Dans une interview au quotidien The Washington Post, Scarlett Johansson avait alors dit que se défendre contre ces vidéos « est une poursuite inutile, légalement, principalement
parce qu’Internet est un trou noir ».

« Je pense qu’il appartient à un individu de se battre pour son image, de réclamer des dommages et intérêts. » Scarlett Johansson, actrice, victime de deepfakes pornographiques en 2018

Le droit d’auteur ou le droit à l’image peuvent-ils alors venir en aide aux personnes dont l’image a été utilisée pour créer des deepfakes ?

En marge d’une conférence organisée sur le sujet en avril 2001, Me Vincent Bergeron du cabinet Robic avait indiqué : « Les impacts que ça peut avoir touchent une panoplie de domaines… Autant les avocats en droit de la personne que du côté des avocats en droit du divertissement, ou encore du côté des avocats en droit de la preuve. » Bref, il est possible d’obtenir justice mais cela relève vraisemblablement du parcours du combattant…

LE DROIT CANADIEN FACE À L’HYPERTRUCAGE

Un document publié, en 2019, par la Division de l’économie, des ressources et des affaires internationales de la Bibliothèque du Parlement et intitulé « Hypertrucage : Que peut-on faire à propos du contenu audio et vidéo de synthèse ? » se penchant sur les dégâts potentiels que pouvaient occasionner ces technologies dans la vie politique et électorale a constaté des avancées juridiques.

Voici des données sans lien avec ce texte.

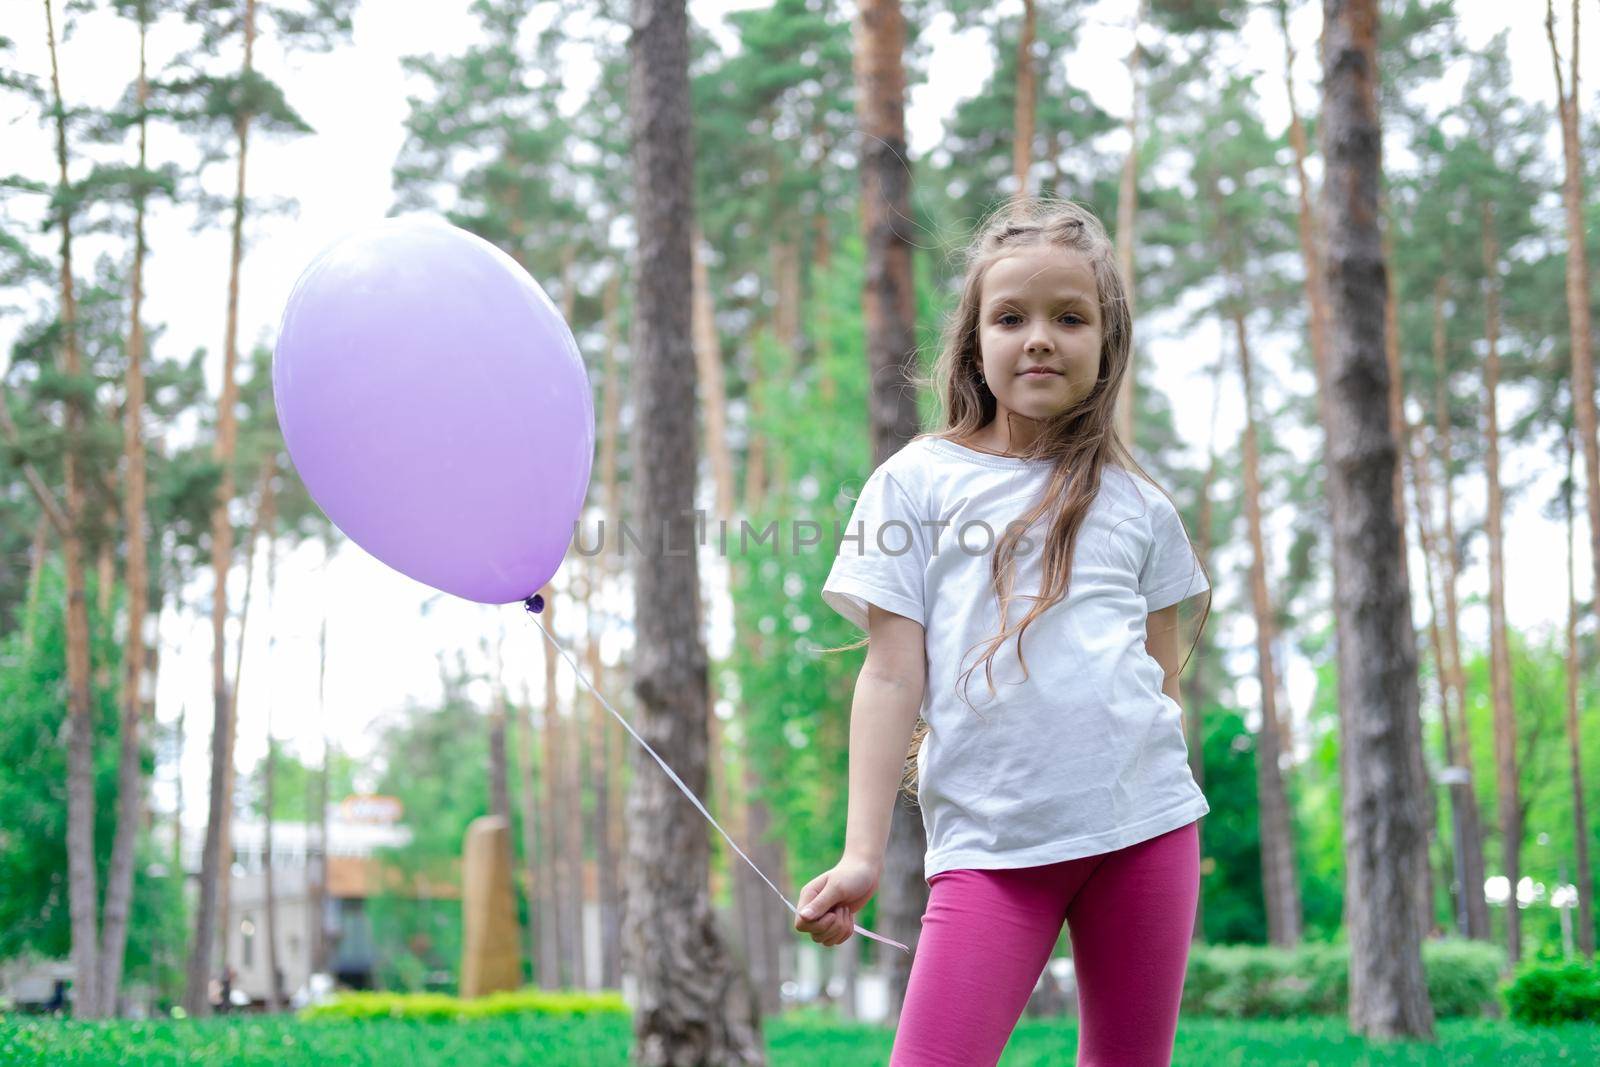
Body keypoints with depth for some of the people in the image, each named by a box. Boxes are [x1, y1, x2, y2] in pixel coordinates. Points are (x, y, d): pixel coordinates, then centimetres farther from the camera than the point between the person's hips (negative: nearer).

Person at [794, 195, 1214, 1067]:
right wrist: (862, 855, -4)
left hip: (1143, 823, 3)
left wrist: (1176, 835, 15)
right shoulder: (916, 482, 6)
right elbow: (892, 676, 2)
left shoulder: (1137, 504, 12)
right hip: (990, 834, -2)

« Les modifications apportées à la Loi électorale du Canada [en décembre 2018] qui ont permis d’ajouter les infractions d’usurpation de qualité et de publications trompeuses de même que la mise en œuvre du Protocole public en cas d’incident électoral majeur et la création du groupe de travail sur les menaces en matière de sécurité et de renseignement visant les élections pourraient partiellement contrer la menace. (…) Il reste à savoir si ces mesures seront suffisantes pour atténuer les répercussions du contenu vidéo ou audio hypertruqué. »

Et, il serait aussi intéressant de savoir si elles sortiront du champ électoral pour s’appliquer à tous les deepfakes même les plus sulfureux.